When you compare the shots for and against while Shore is on the ice shorthanded for the Oilers and when Avalanche penalty-killers like Darren Helm and Tyson Jost are on the ice, there’s a big difference. Shore has spent less time on the penalty kill than these two players, but the team has been much better in allowing fewer shots against and shooting on their opponents. Shore has been on the ice for 11 shots for and 44 against, good for a Corsi for percentage (CF%) of 20 in 31 minutes of ice time. Comparatively, Jost has played three times as much, there has only been 19 shots for, and 188 against for a CF% of 9.2. Helm has twice as much time killing penalties and his stats aren’t much better than Jost’s. His team has 16 shots for and 115 against, a CF% of 12.2.

Darren Helm, Colorado Avalanche (THW Archives)

Offence while on the penalty kill isn’t the most important, but if the team is getting shots for, then the play is far away from their own net and the penalty time is ticking down. With the sheer amount of shots against, it is just more likely that more will go in. Whether it’s positioning or not as active of a stick, Shore would be an upgrade and improve an area that the powerhouse Avalanche could use help in. The Avalanche also have five rostered forwards who are free agents after the year, so it would save them having to get one more forward for next year. With the Avalanche going all-in, nothing shouldn’t be covered.

Nashville Predators

The Nashville Predators may not need as much help on the penalty kill as the other two teams, but they could use an upgrade on their bottom line. As it stands right now, Nick Cousins is injured for a while. He also plays on the fourth line and the team has been forced to insert Cole Smith, a player who has played a total of eight NHL games into the lineup.

Cousins plays both left wing and centre, just like Shore and is also an upgrade over heavyweight Michael McCarron. The Predators are also a team that is still not set on a group of forwards who can kill penalties, as only two of them have over two minutes shorthanded per game and six more forwards have between 50 seconds per game and two minutes.
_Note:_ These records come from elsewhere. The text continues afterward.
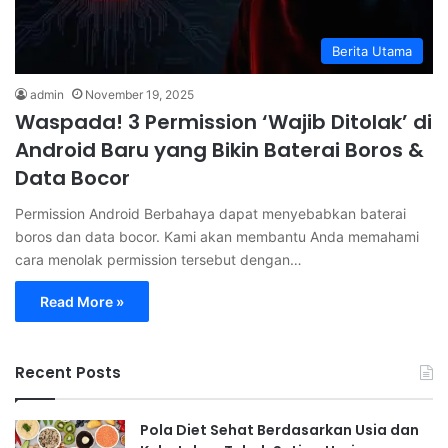
Berita Utama
admin
November 19, 2025
Waspada! 3 Permission ‘Wajib Ditolak’ di
Android Baru yang Bikin Baterai Boros &
Data Bocor
Permission Android Berbahaya dapat menyebabkan baterai
boros dan data bocor. Kami akan membantu Anda memahami
cara menolak permission tersebut dengan…
Read More »
Recent Posts
Pola Diet Sehat Berdasarkan Usia dan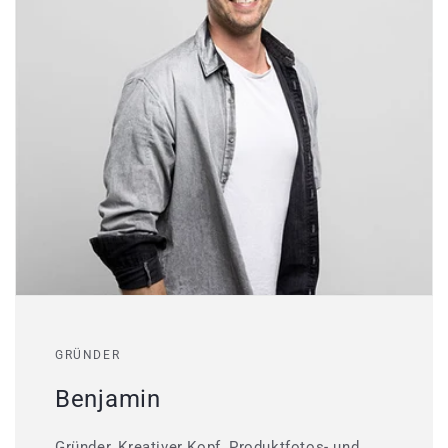
GRÜNDER
Benjamin
Gründer, Kreativer Kopf, Produktfotos- und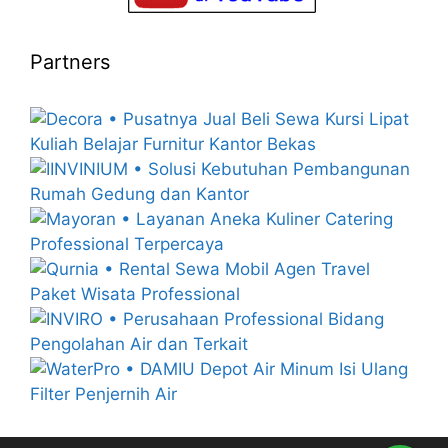
Partners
Shore could come in as a bottom-line option and create some consistency for the Predators and give them a fourth-line player with term.

Shore has become a casualty of circumstance. The coaching change and a healthier team has pushed him down and out of the lineup. So earlier than expected, it is time for the Oilers to move him and make room. It would be worth it to get back a draft pick that they have used over the past couple of seasons.